Tuesday, 14 February 2012

Going Dutch

A recent free weekend gave the opportunity for an escape to the continent. Along with a couple of bus industry colleagues, the plan was to make our way across the Netherlands, into Germany, up the Rhine, across to the Harz Mountains then finally to Berlin for the plane home. The rules were fairly simple – public transport all the way, sampling as many different operators using as many different modes as possible. We tend not to dwell anywhere too long – you can learn an awful lot about somewhere in very little time – so this seemed like a reasonable adventure for four days.

The collective agreement was to start at Schiphol Airport on Friday morning and head straight off to the south of the country, the rest of the Netherlands having been decisively covered in a previous trip. However I have never spent any time in Amsterdam before, so decided to travel the evening before and explore the city on my own, before linking up with my colleagues on Friday morning.

The Teutonic theme to the trip started before I even left the UK however, as complex domestic arrangements meant I had to break the rules right at the start and drive my car to Gatwick Airport, to endure the misery of long-stay parking. What more appropriate carriage could be waiting to whisk me to the terminal than the first of many Citaros! With Britain in the grip of arctic temperatures, it at least offered the attraction of being warm!

In no time at all I was in the airport, where my holiday was rudely interrupted by a final dose of real life. Having earlier had the office phone diverted to my mobile, I had forgotten to cancel the diversion before leaving work, with the result that Velvet Enquiries were briefly handled from a bench outside Starbucks in Gatwick North Terminal. My final moments before exiting the UK were spent remotely reuniting two Thornden School parents with their offspring’s lost PE kits!

****************

Brief 1
List the places, in order, that the planned route in the travel blog post passes through or ends at.
Brief 2
According to the travel blog post, where did the group agree to meet at the start of the trip?
Brief 3
Pick up the travel blog post after its last sentence and write the next part of it.

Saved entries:
****************

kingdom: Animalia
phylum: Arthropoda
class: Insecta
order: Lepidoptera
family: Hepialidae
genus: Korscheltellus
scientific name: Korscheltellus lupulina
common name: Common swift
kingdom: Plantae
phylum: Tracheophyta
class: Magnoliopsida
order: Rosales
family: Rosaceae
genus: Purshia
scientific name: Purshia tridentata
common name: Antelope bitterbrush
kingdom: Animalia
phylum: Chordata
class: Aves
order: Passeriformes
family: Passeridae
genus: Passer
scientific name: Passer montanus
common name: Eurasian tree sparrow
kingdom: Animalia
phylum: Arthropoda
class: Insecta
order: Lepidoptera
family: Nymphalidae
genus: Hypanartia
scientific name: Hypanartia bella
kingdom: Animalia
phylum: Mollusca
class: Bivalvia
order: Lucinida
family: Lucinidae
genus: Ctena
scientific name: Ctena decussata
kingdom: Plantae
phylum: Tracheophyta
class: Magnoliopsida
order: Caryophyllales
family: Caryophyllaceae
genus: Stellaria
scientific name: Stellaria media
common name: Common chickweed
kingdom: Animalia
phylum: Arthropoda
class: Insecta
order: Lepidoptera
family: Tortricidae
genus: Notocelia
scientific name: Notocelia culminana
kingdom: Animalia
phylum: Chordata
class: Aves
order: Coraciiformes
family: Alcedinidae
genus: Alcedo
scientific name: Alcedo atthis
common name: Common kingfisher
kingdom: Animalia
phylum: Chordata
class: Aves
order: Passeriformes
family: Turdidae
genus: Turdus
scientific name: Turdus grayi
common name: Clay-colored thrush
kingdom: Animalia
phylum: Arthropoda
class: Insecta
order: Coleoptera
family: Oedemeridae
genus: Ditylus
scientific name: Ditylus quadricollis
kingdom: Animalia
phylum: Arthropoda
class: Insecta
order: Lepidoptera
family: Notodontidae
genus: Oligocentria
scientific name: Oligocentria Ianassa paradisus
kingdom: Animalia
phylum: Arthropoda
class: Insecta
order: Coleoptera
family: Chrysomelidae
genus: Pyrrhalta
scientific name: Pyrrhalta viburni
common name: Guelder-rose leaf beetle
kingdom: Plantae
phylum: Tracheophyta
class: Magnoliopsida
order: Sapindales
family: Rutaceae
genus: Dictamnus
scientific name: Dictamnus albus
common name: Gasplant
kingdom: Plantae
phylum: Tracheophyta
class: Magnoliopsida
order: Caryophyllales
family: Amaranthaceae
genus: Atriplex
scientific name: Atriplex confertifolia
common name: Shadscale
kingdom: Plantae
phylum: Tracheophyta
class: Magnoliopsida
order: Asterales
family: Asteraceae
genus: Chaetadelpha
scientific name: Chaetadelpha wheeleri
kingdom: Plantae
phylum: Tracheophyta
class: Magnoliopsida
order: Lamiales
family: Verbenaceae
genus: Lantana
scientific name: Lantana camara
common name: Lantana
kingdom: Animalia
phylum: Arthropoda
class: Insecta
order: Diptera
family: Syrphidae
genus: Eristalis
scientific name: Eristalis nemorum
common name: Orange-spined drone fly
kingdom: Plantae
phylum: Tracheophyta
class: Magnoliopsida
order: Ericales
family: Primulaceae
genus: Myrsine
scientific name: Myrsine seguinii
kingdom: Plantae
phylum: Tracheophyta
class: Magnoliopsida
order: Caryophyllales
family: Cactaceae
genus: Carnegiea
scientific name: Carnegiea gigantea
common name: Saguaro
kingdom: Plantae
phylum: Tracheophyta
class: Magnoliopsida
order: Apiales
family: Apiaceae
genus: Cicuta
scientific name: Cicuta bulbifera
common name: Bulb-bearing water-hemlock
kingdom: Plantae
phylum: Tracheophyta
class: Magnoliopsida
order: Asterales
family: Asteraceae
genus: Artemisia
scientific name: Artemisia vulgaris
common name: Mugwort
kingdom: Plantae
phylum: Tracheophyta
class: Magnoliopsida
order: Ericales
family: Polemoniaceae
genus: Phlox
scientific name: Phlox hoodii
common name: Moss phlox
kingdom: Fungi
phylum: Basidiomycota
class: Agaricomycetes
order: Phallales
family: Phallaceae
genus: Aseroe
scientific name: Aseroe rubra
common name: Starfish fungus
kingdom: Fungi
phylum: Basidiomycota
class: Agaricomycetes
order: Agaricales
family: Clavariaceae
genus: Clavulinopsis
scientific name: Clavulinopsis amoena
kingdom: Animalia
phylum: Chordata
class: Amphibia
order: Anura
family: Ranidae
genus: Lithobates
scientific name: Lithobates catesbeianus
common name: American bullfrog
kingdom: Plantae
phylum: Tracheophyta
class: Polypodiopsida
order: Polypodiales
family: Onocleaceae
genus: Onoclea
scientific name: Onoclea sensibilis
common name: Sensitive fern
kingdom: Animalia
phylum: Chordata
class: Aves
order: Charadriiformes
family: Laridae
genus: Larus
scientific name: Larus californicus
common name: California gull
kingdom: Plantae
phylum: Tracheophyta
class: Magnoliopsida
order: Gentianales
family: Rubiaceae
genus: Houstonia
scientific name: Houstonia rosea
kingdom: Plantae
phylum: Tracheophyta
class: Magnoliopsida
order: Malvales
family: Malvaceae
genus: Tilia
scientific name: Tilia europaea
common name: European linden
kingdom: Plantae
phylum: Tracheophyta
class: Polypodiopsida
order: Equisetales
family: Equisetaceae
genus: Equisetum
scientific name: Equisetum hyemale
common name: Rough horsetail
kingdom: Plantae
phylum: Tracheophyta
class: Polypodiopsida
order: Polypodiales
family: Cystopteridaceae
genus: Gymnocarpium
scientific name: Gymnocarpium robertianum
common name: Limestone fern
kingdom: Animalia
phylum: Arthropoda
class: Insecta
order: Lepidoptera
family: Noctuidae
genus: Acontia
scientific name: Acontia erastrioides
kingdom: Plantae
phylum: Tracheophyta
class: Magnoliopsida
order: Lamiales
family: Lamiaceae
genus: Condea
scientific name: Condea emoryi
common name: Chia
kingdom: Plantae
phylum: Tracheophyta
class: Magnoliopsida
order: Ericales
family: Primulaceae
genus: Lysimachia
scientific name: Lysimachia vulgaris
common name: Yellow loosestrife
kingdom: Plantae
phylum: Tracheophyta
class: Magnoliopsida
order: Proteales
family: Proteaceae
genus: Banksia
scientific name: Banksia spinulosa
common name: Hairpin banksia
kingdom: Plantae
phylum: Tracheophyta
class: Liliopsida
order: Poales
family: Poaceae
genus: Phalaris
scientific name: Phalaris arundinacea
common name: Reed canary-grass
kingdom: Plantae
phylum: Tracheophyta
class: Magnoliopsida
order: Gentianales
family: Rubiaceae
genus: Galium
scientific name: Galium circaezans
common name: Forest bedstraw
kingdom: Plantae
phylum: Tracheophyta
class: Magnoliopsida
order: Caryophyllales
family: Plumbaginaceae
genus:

****************

Right answer 1
The Netherlands, Germany, the Rhine, the Harz Mountains, Berlin

Right answer 2
At Schiphol Airport on Friday morning.

Right answer 3
The most impressive feature of Gatwick Airport is the world’s largest air passenger bridge – a walkway that takes you thirty two metres above the ground and over the top of one of the taxiways, allowing travellers the highly unusual sight of aircraft taxying beneath them! It was with childlike excitement that I discovered that my plane’s departure gate required me to cross this bridge and I lingered for as long as I dare, until finally an obliging British Airways plane turned and passed beneath my feet.


Unfortunately I had lingered so long that most of the rest of the passengers had overtaken me, and with Easyjet operating a “first come first shoved” approach to seat allocation I was alarmed to reach the back of the boarding queue with the departure gate still a distant speck on the horizon! Luckily I was able to board just in time to nab the last remaining window seat and in good time we were aloft, on course for the Dutch capital.

Having left Gatwick in temperatures some way below zero, it was a faint hope that the continent would be enduring a heatwave, but nevertheless my hopes that things might warm up a bit were soon dashed by the Dutch captain’s brief announcement, “Ladies and gentlemen, the weather in Amsterdam is the same as in London, only more cold!”

My regression into childhood continued throughout the flight as I sat with face pressed to the window on a beautifully clear night, taking in such panoramic scenes as Southdown PSV’s depot on the outskirts of Crawley, the elegant seaside metropolis of Southend-on-Sea, bustling Europoort and an accident scene on the A4 motorway, before finally settling down bang on time on the north-east facing runway at Schiphol.

Having revived my treasured OV-Chipkaart with credit, I was soon enjoying the smooth comfort of a double-deck train ride into the capital city, where I emerged from Central Station to find it snowing. Luckily my hotel was only a short walk and I was soon ensconsed in my top floor hotel room at the surprisingly characterful Tulip Inn Amsterdam Centre.

Having dumped my bag and with not a moment to lose, I launched myself once more into the sub-zero temperatures outside and immediately realised my hotel was right in the middle of the city’s infamous red light district! Being of faint heart and prudish manner, I of course kept my eyes straight ahead as I wandered along street after street lined with establishments of dubious virtue.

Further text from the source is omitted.